Fresh off hip replacement surgery, Nancy Pelosi, 84, secured another victory. House Democrats on Tuesday afternoon decided that 74-year-old Gerry Connolly—who announced his throat cancer diagnosis in November—will serve as ranking member on the House Oversight Committee, besting 35-year-old Alexandria Ocasio-Cortez in a closed-door caucus vote. “Gerry’s a young 74, cancer notwithstanding,” said Virginia Democrat Don Beyer, a Connolly ally. Pelosi had opposed the 35-year-old’s run for the role, “approaching colleagues urging them to back Connolly over Ocasio-Cortez,” Axios reported last week.
Connolly will join fellow septuagenarians in top committee spots next year. Richard Neal, 75, will lead Democrats on Ways and Means while Frank Pallone, 73, will be the party’s top representative on Energy and Commerce. Eighty-six-year-old Maxine Waters will be the ranking member on the Financial Services Committee, and Rose DeLauro, 81, will helm the Democrats’ presence in Appropriations.
The elderly are not too old to govern. But they may, in this case, be too attached to a failed way of doing things. The job of the Oversight Committee, for instance, is to “ensure the efficiency, effectiveness, and accountability of the federal government and all its agencies,” including the Pentagon. Connolly this past cycle accepted $118,500 from political action committees, or PACs, linked to the defense sector. Ways and Means is the House’s top tax-writing committee, with jurisdiction over the revenue-related aspects of Social Security and Medicare, among other programs. Neal is a top recipient of donations from the insurance industry, having accepted $412,000 from insurance industry PACs during the 2024 campaign cycle, plus generous six-figure donations from HMOs and pharmaceutical companies. Frank Pallone has gotten more than $1 million from electric utilities since joining Congress in 1998.
In other democracies, the leadership of parties that have endured humiliating defeats like the one Democrats saw in November—or even just regular defeats—resign. That kicks off a process by which members determine a new, ideally more successful direction, represented by different people. But the Democratic Party isn’t really a “party” of the sort that exists in other democracies, with memberships and official constituencies, like unions, who have some say over how it’s governed. Members mostly make decisions based on their own interests rather than to drive some shared, democratically decided agenda forward.
That’s part of what’s so depressing about the Oversight Committee ordeal for the couple dozen journalists and political junkies who pay attention to that sort of thing. Pelosi and the old guard’s continued opposition to younger talent seems breathtakingly counterproductive in the face of the Democratic Party’s numerous challenges right now. Simultaneously, the House’s “resistance” to Trump and the GOP in the House will be led by people of all ages who don’t seem particularly interested in that project, despite having spent the entire election cycle warning that Trump’s Republican Party represents a second coming of fascism. If incoming House Minority Leader Hakeem Jeffries really believes that, then why is he advertising his willingness to work with the GOP? Why are so many other Democrats, for that matter, trying to make nice with Trump acolyte Elon Musk?

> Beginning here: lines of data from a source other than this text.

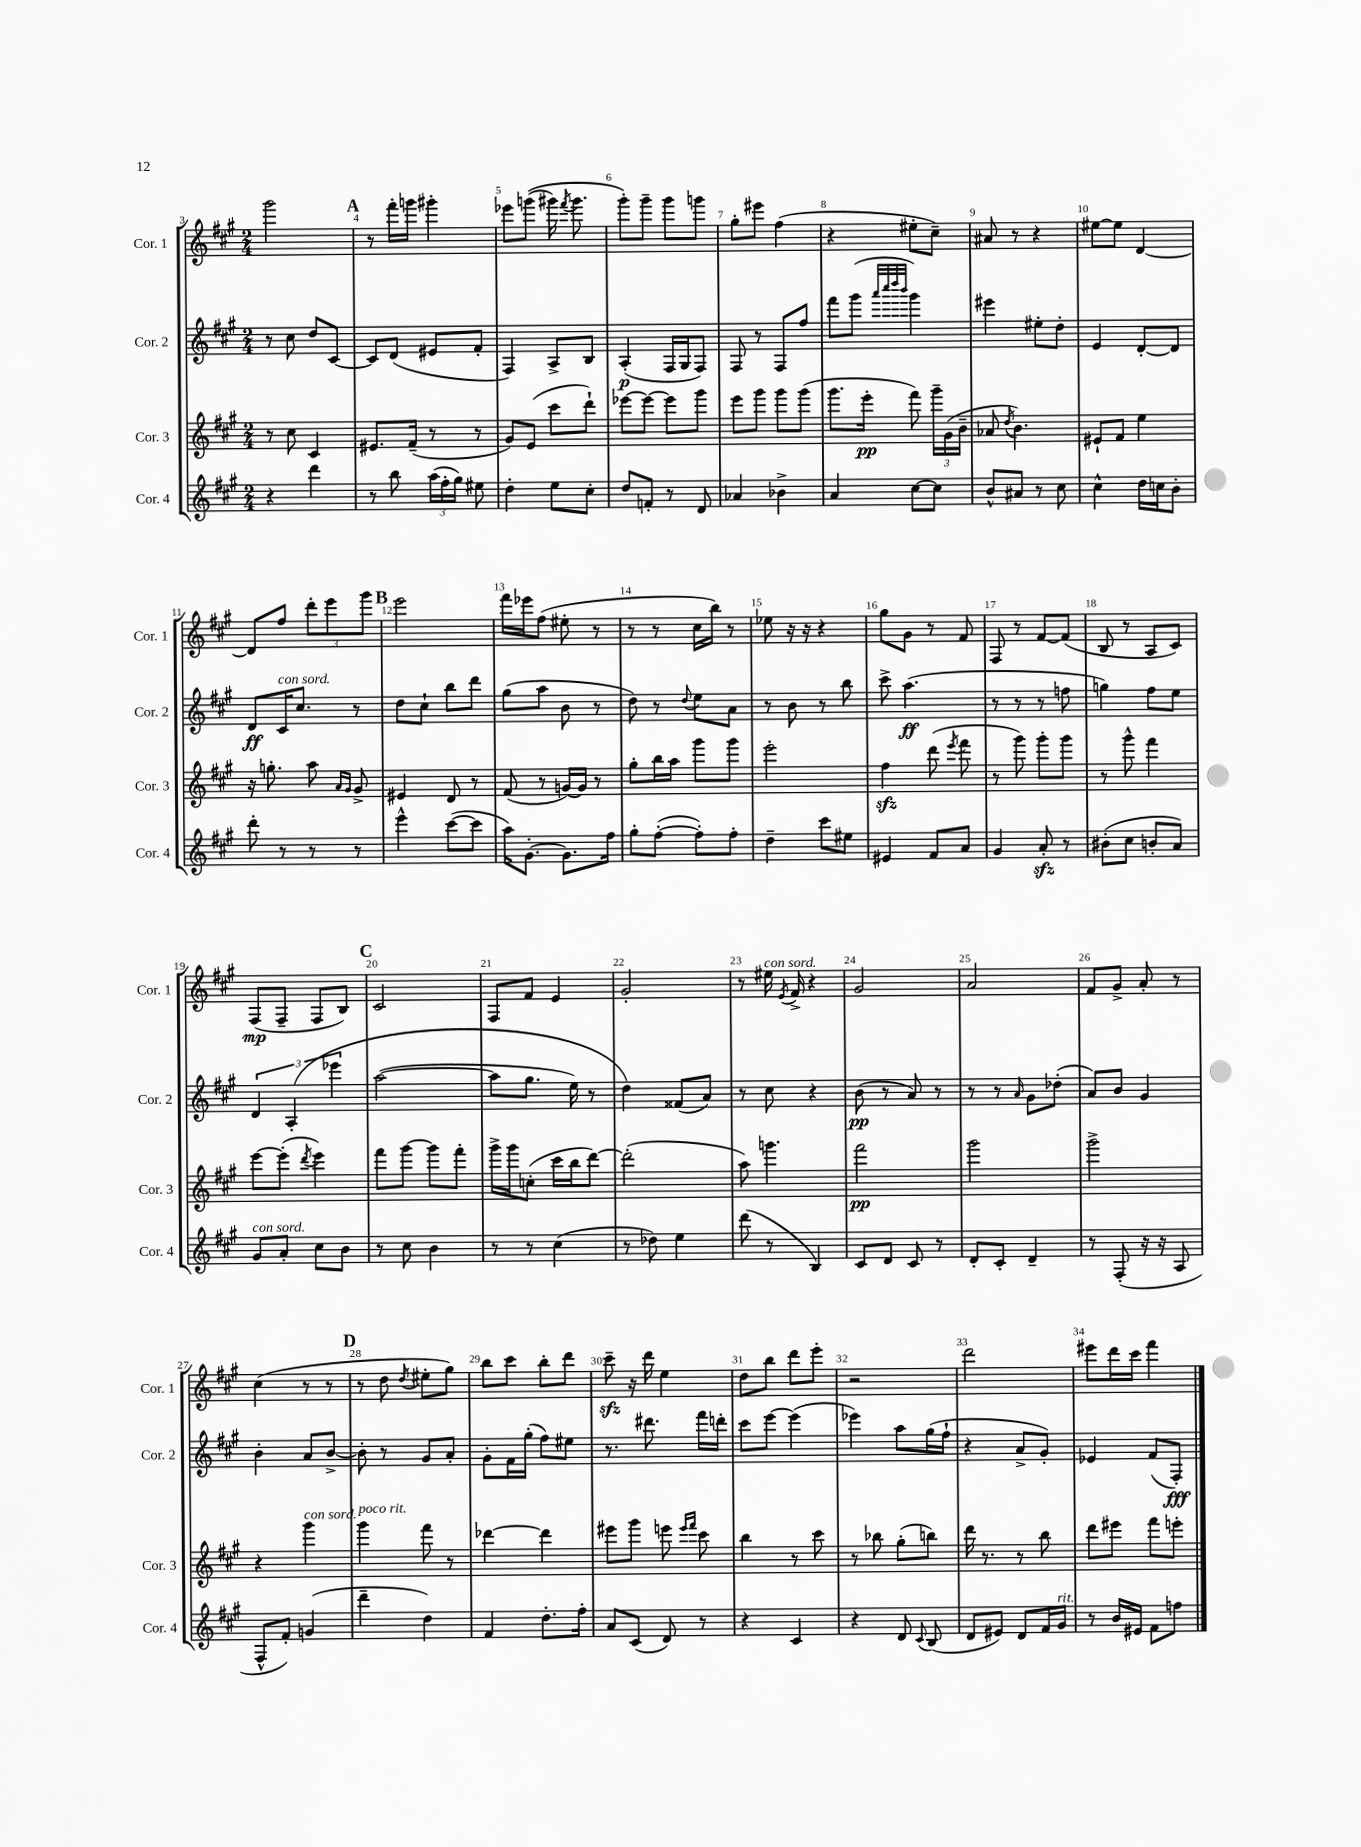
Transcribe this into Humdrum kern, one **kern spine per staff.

**kern	**kern	**kern	**kern
*staff4	*staff3	*staff2	*staff1
*clefG2	*clefG2	*clefG2	*clefG2
*k[f#c#g#]	*k[f#c#g#]	*k[f#c#g#]	*k[f#c#g#]
*M2/4	*M2/4	*M2/4	*M2/4
4r	8r	8r	2ggg#
.	8cc#	8cc#	.
4ddd	4c#	8dd	.
.	.	[8c#	.
=	=	=	=
8r	8.e#	8c#]	8r
8bb	.	(8d	16fff#'
.	(16f#~	.	16ggg
(24aa	8r	8e#	4ggg#'
24ff#'	.	.	.
24gg#)	.	.	.
8ee#	8r	8f#'	.
=	=	=	=
4dd'	8g#)	4F#)	8eee-
.	(8e	.	&((8ggg
8ee	8ccc#	8A^	16ggg#)
.	.	.	8qfff#
.	.	.	8.ggg#
8cc#'	8ddd`)	8B	.
=	=	=	=
8dd	[8eee-	(4A'	8ggg#'&)
8f'	8eee-_	.	8ggg#~
8r	8eee-]	16F#	8ggg#
.	.	16G#	.
8d	8ggg#	8F#)	8ggg
=	=	=	=
4a-	8eee	8F#	8gg#'
.	8ggg#	8r	8eee#
4b-^	8ggg#	8F#	(4ff#
.	(8ggg#	8ff#	.
=	=	=	=
4a	8.ggg#	8fff#	4r
.	.	(8ggg#	.
.	16eee'	.	.
.	.	32qqaaa	.
.	.	32qqcccc#	.
.	.	32qqdddd	.
.	.	32qqbbb	.
[8cc#	8fff#)	4ggg#)	8ee#'
8cc#]	24ggg#~	.	8cc#~)
.	(24g#	.	.
.	24b~	.	.
=	=	=	=
8b^^	8a-	4eee#	8a#
.	8qdd	.	.
8a#	4.b)	.	8r
8r	.	8ee#'	4r
8cc#	.	8dd'	.
=	=	=	=
4cc#^^	8e#`	4e	[8ee#
.	8f#	.	8ee#]
16dd	4ee	[8d'	[4d
16cc	.	.	.
8b'	.	8d]	.
=	=	=	=
8ddd'	16r	8d	8d]
.	8.gg'	.	.
8r	.	16c#	8ff#
.	.	8.cc#	.
8r	8aa	.	12ddd'
.	.	.	12eee
.	16qqa	.	.
.	16qqg#	.	.
8r	8g#^	8r	.
.	.	.	12ggg#
=	=	=	=
4eee^^	4e#	8dd	2eee
.	.	8cc#`	.
([8ccc#	8d	8bb	.
8ccc#]	8r	8ddd	.
=	=	=	=
16aa)	(8f#	(8gg#	16fff#
[8.g#'	.	.	16eee-
.	8r	8aa	(8ff#
8.g#]	[16g)	8b	8ee#'
.	16g]	.	.
.	8r	8r	8r
16ff#	.	.	.
=	=	=	=
8gg#'	8gg#'	8dd)	8r
([8ff#'	16bb	8r	8r
.	16aa	.	.
.	.	8qqdd	.
8ff#'])	8ggg#	8ee	16cc#
.	.	.	16bb)
8ff#'	8ggg#	8a	8r
=	=	=	=
4dd~	2eee'	8r	8ee-
.	.	8b	16r
.	.	.	16r
8ccc#	.	8r	4r
8ee#	.	8bb	.
=	=	=	=
4e#	4ff#	8ccc#^	8gg#
.	.	(4.aa	8g#
8f#	(8ddd	.	8r
.	8qeee	.	.
8a	8fff#	.	8f#
=	=	=	=
4g#	8r	8r	8F#
.	8ggg#)	8r	8r
8a'	8ggg#'	8r	[8f#
8r	8ggg#	8ff	(8f#]
=	=	=	=
(8b#'	8r	4gg)	8B
8cc#	8ggg#^^	.	8r
8b'	4fff#	8ff#	8A
8a)	.	8ee	8c#)
=	=	=	=
8g#	[8eee	6d	(8F#
8a'	(8eee']	.	8F#~
.	.	&(6A'	.
.	8qddd	.	.
8cc#	4eee)	.	8F#
.	.	6eee-	.
8b	.	.	8B)
=	=	=	=
8r	8fff#	([2aa	2c#
8cc#	[8ggg#	.	.
4b	8ggg#]	.	.
.	8fff#'	.	.
=	=	=	=
8r	16ggg#^	8aa]	8F#
.	16ggg#	.	.
8r	(8cc'	8.gg#	8f#
(4cc#	16ccc#	.	4e
.	16bb	16ee)	.
.	[8ddd)	8r	.
=	=	=	=
8r	(2ddd']	4dd&)	2g#'
8dd-)	.	.	.
4ee	.	(8f##	.
.	.	8a)	.
=	=	=	=
(8ddd	8aa)	8r	8r
8r	4.ggg	8cc#	16ee#
.	.	.	8qe
.	.	.	16f#^
4B)	.	4r	4r
=	=	=	=
8c#	2fff#	(8b	2g#
8d	.	8r	.
8c#	.	8a)	.
8r	.	8r	.
=	=	=	=
8d'	2ggg#	8r	2a
8c#'	.	8r	.
.	.	16qqa	.
4d~	.	8g#	.
.	.	(8dd-'	.
=	=	=	=
8r	2ggg#^	8a)	8f#
(8F#'	.	8b	8g#^
16r	.	4g#	8a'
16r	.	.	.
8A	.	.	8r
=	=	=	=
8F#^^	4r	4b'	(4cc#
8f#')	.	.	.
(4g	4ggg#	8a	8r
.	.	[8b^	8r
=	=	=	=
4ddd~	4ggg#	8b']	8r
.	.	8r	8dd
.	.	.	8qdd
4dd)	8fff#	8g#	8ee#'
.	8r	8a'	8gg#)
=	=	=	=
4f#	[4ddd-	8g#'	8bb
.	.	16f#	8ccc#
.	.	(16gg#'	.
8.dd'	4ddd-]	8ff#)	8bb'
.	.	8ee#	8ddd
16ff#'	.	.	.
=	=	=	=
8a	8eee#	8.r	8ccc#~
(8c#	8ggg#	.	16r
.	.	8.ddd#	16ddd
8d)	8eee	.	4ee
.	16qqeee	.	.
.	16qqfff#	.	.
8r	8ccc#	16fff#	.
.	.	16ddd'	.
=	=	=	=
4r	4bb	8ccc#	8dd
.	.	[8eee	8bb
4c#	8r	(4eee]	8ddd
.	8ccc#	.	8eee'
=	=	=	=
4r	8r	4eee-)	2r
.	8bb-	.	.
8d	(8gg#'	8aa	.
8qqc#	.	.	.
(8B	8bb)	(16gg#	.
.	.	16ff#`	.
=	=	=	=
8d	16ddd	4r	2ddd
.	8.r	.	.
8e#)	.	.	.
8d	8r	8a^	.
16f#	8bb	8g#')	.
16g#	.	.	.
=	=	=	=
8r	8ddd	4e-	8eee#
16b	8eee#	.	16ddd
16e#	.	.	16ccc#
8f#	8fff#	(8f#	4fff#
8ff	8eee'	8F#')	.
==	==	==	==
*-	*-	*-	*-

But the Groundhog Day of it all adds a special layer of dread: Once again, Pelosi and AOC are fighting a proxy battle over the future of the Democratic Party. In 2020, Pelosi squashed AOC’s bid to join Energy and Commerce over a perceived lack of loyalty. Now, Pelosi has gotten her way again.
This isn’t an ultra-significant outcome in isolation: Whoever heads the House Oversight Committee—now Connolly—will still be doing so from the minority. The future of the Democratic Party will not be won or lost in committee leadership votes, or even those for the leadership of the Democratic National Committee; these fights are well worth engaging in for those actually doing it, but a fool’s errand for most people to invest much faith or care in.
For the rest of us, these elections are just a sad reflection on how committed the party’s top brass are to maintaining their cozy patronage system. If the Democrats have a future, its inspiration will come from outside the bounds of its own fiefdoms and sclerotic internal processes. It will come, for example, from unions that cultivate leaders who can genuinely speak to working-class voters. It will come from social movements that build momentum for populist ideas that haven’t been poll tested into bland, business-friendly mush. At the very least, those things can outlive Pelosi and the old guard. Ideally, it can build an electoral force that aspires to more than meaningless loyalties and bigger checks from donors.